*EXCERPT PROVIDED*.
On May 12, Polisky released a statement that he is stepping down as athletic director and leaving Northwestern. He wrote, “Over the last 10 days, it has become clear that the current challenges will not allow me to effectively lead our department, especially during these unsettled times in college athletics.” Polisky did not respond to NBN’s multiple email requests for comment.

“My reaction was less about him stepping down and more about the power of students and faculty members coming together and organizing on this issue,” Greenwell says. “It really said that kind of organization can make a difference.”

Financing Women's Sports

In the 2018-19 season, Northwestern’s football team spent about $33 million, according to data from the U.S Department of Education as of May 28. That’s more than the total expenses of all women’s teams combined.

“It’s easy to be jealous of football because they get so much, whether it’s priority or hype or gear or whatever it is,” Holmes says. “You can be jealous of that, but then they also bring in all the money, and they allow our sports to function.”

That same season, football brought in $59 million in revenue. The second highest earning team was men’s basketball with $9 million in revenue, a fraction of football’s gains. Without football and basketball, the revenue generated by all other Northwestern sports is fairly even between the men’s and women’s teams: about $850,000 and $1 million, respectively.

(Dataset entries)

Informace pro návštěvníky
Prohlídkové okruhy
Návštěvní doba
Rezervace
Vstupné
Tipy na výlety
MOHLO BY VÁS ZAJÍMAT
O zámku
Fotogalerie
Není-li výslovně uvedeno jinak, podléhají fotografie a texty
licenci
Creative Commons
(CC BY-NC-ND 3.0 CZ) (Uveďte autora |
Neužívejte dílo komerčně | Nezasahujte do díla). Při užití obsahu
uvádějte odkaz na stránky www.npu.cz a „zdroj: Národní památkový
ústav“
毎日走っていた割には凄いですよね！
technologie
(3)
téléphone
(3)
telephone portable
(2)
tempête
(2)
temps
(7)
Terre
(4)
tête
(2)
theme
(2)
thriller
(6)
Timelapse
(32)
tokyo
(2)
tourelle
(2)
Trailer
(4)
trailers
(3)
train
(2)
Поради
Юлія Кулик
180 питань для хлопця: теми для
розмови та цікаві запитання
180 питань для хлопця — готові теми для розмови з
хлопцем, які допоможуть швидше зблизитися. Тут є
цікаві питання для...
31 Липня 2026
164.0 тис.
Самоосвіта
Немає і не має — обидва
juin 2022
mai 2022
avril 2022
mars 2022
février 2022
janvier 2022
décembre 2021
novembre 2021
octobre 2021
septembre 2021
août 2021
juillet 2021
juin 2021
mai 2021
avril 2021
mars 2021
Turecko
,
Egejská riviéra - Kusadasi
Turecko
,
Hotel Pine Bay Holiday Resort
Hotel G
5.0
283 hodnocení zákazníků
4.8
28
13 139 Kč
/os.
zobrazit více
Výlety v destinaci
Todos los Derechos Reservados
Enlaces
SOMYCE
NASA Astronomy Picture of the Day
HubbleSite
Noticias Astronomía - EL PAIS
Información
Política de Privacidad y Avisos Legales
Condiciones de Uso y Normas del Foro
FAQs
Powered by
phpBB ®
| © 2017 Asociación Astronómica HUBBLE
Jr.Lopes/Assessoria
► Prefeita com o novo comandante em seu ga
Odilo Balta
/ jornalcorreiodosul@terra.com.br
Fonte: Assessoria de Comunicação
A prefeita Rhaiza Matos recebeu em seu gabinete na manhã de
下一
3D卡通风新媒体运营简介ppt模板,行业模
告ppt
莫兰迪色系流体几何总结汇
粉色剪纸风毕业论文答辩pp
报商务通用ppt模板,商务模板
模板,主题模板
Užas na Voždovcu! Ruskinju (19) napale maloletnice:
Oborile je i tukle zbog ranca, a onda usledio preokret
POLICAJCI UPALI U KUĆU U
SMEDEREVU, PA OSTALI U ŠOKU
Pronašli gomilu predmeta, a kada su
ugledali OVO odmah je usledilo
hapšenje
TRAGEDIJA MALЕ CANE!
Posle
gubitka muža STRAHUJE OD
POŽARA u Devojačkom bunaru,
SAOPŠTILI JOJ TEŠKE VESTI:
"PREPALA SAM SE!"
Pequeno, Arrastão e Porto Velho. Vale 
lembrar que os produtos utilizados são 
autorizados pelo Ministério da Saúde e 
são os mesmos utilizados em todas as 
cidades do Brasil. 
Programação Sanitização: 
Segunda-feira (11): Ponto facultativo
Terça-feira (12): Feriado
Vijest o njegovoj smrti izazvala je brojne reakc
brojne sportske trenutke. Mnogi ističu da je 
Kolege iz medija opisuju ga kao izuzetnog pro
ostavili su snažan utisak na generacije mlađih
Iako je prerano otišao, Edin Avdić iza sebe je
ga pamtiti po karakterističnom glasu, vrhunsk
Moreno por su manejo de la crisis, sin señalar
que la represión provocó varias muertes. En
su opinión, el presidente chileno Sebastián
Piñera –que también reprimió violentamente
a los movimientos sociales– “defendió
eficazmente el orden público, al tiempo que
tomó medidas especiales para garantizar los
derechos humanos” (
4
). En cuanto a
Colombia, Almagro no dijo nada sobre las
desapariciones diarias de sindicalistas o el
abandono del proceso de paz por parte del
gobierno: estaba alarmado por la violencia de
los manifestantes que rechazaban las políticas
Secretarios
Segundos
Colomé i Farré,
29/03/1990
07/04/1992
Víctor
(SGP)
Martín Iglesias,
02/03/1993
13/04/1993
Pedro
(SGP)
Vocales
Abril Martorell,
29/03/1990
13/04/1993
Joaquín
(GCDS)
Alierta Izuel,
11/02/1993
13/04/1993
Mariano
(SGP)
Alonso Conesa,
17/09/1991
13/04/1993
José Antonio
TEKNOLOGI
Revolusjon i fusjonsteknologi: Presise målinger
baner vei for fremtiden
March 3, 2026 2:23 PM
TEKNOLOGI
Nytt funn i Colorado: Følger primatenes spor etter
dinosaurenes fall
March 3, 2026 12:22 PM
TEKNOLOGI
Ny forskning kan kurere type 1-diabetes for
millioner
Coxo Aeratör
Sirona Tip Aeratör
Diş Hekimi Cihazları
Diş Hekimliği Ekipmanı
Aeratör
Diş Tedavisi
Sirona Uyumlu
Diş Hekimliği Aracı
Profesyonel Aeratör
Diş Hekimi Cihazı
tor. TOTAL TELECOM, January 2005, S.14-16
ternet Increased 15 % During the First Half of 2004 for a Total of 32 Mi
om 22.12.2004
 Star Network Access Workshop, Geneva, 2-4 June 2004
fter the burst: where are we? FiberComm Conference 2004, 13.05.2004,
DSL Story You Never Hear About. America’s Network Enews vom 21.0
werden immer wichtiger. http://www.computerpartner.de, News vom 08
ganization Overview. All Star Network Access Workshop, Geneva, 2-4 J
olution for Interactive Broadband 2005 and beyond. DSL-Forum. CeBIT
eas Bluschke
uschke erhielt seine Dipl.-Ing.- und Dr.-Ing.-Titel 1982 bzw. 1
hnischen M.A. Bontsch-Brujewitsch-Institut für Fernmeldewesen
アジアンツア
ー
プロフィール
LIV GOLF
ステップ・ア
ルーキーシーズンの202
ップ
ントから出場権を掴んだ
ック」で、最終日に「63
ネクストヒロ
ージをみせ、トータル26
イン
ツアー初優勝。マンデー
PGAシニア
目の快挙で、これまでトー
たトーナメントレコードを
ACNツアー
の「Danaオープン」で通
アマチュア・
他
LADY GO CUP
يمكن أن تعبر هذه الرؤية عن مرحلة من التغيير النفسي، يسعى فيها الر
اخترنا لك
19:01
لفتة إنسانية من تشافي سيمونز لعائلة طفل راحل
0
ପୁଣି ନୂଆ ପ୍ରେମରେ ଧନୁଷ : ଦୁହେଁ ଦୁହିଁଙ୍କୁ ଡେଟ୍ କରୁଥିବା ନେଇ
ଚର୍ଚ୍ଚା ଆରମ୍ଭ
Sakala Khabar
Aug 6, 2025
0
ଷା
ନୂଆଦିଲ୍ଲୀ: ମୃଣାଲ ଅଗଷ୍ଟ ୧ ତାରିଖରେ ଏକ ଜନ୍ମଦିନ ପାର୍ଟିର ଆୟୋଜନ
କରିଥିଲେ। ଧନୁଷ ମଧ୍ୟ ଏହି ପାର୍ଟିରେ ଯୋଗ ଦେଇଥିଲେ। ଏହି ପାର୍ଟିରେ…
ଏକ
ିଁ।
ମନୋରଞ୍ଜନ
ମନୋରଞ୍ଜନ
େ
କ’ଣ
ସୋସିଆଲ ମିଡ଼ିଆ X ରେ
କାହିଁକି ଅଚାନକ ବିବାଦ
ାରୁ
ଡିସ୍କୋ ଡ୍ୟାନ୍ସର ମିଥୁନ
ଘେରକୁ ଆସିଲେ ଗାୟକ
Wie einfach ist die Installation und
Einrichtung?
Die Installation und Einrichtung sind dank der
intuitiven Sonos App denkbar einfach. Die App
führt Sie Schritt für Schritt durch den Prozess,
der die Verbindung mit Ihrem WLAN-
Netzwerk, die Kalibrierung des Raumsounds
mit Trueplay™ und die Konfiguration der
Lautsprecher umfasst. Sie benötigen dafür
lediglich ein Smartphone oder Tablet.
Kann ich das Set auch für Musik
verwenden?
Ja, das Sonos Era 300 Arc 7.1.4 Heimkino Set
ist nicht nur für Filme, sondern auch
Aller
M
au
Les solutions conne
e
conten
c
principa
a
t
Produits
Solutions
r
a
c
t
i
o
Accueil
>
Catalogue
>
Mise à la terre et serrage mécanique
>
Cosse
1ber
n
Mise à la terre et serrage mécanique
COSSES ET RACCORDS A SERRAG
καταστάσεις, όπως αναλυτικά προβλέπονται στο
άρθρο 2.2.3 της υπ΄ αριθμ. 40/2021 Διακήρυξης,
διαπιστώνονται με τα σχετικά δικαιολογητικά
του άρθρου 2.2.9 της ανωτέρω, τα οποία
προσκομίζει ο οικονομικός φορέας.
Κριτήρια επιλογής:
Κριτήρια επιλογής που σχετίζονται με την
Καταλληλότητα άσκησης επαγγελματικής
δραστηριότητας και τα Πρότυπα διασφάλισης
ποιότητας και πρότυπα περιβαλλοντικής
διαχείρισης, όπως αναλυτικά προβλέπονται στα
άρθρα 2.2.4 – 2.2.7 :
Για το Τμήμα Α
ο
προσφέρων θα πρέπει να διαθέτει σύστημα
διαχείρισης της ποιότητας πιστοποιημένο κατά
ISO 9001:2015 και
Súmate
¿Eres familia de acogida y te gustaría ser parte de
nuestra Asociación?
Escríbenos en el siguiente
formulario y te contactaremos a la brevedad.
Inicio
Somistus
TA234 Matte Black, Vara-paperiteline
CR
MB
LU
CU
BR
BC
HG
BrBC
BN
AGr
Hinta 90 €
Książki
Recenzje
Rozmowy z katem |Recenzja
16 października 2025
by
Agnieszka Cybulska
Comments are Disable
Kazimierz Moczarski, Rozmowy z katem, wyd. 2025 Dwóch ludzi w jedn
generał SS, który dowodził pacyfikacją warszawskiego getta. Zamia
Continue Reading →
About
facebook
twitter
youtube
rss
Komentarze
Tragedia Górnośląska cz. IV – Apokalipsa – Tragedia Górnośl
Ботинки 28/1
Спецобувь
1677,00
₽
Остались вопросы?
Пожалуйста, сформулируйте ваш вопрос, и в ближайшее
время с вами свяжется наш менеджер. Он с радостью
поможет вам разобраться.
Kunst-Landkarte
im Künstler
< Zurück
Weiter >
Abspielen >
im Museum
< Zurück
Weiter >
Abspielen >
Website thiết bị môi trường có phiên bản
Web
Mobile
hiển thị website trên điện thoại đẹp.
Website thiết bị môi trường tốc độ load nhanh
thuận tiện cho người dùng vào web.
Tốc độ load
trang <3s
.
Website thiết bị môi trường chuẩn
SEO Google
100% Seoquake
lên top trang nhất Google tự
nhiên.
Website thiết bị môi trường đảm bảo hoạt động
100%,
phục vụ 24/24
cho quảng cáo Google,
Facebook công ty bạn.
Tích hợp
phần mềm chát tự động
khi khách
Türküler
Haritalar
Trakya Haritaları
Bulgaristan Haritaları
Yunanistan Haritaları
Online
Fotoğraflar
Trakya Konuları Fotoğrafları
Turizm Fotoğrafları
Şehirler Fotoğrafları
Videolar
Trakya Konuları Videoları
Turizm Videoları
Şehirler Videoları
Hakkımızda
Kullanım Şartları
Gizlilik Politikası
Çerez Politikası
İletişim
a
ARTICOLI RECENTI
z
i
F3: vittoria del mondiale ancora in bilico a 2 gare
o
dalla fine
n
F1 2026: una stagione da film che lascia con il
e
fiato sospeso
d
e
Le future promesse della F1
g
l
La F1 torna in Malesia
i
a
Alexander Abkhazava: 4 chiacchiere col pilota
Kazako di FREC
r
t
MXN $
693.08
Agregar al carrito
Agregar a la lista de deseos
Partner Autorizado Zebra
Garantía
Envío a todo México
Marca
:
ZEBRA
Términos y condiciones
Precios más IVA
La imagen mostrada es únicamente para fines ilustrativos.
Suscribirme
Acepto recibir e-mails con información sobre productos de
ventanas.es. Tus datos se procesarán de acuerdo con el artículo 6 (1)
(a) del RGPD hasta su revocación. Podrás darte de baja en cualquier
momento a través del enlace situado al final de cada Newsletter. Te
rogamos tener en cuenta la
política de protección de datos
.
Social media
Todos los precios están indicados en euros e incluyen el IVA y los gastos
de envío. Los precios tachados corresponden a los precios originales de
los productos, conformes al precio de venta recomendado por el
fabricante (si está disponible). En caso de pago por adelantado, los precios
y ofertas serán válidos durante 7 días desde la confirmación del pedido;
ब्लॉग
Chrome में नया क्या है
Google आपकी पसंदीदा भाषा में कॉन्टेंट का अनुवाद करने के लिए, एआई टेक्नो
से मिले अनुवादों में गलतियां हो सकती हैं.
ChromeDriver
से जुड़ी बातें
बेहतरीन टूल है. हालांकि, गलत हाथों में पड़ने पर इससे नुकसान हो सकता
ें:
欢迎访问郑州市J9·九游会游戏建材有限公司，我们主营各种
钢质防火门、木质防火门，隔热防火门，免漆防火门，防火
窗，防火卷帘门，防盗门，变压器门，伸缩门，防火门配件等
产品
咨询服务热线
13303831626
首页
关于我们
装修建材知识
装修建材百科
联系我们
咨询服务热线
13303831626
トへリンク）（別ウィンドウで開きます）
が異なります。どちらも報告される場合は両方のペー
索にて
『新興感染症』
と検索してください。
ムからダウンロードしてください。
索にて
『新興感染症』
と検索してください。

*TASK INSTRUCTIONS*.
(1) From the excerpt on Northwestern athletics, repeat the text between "That same season, football" and "and $1 million, respectively.", inclusive.
(2) According to the excerpt on Northwestern athletics, how much revenue did the football team bring in during the 2018-19 season?

*OUTPUTS BY TASK*.
(1)
That same season, football brought in $59 million in revenue. The second highest earning team was men’s basketball with $9 million in revenue, a fraction of football’s gains. Without football and basketball, the revenue generated by all other Northwestern sports is fairly even between the men’s and women’s teams: about $850,000 and $1 million, respectively.

(2) $59 million.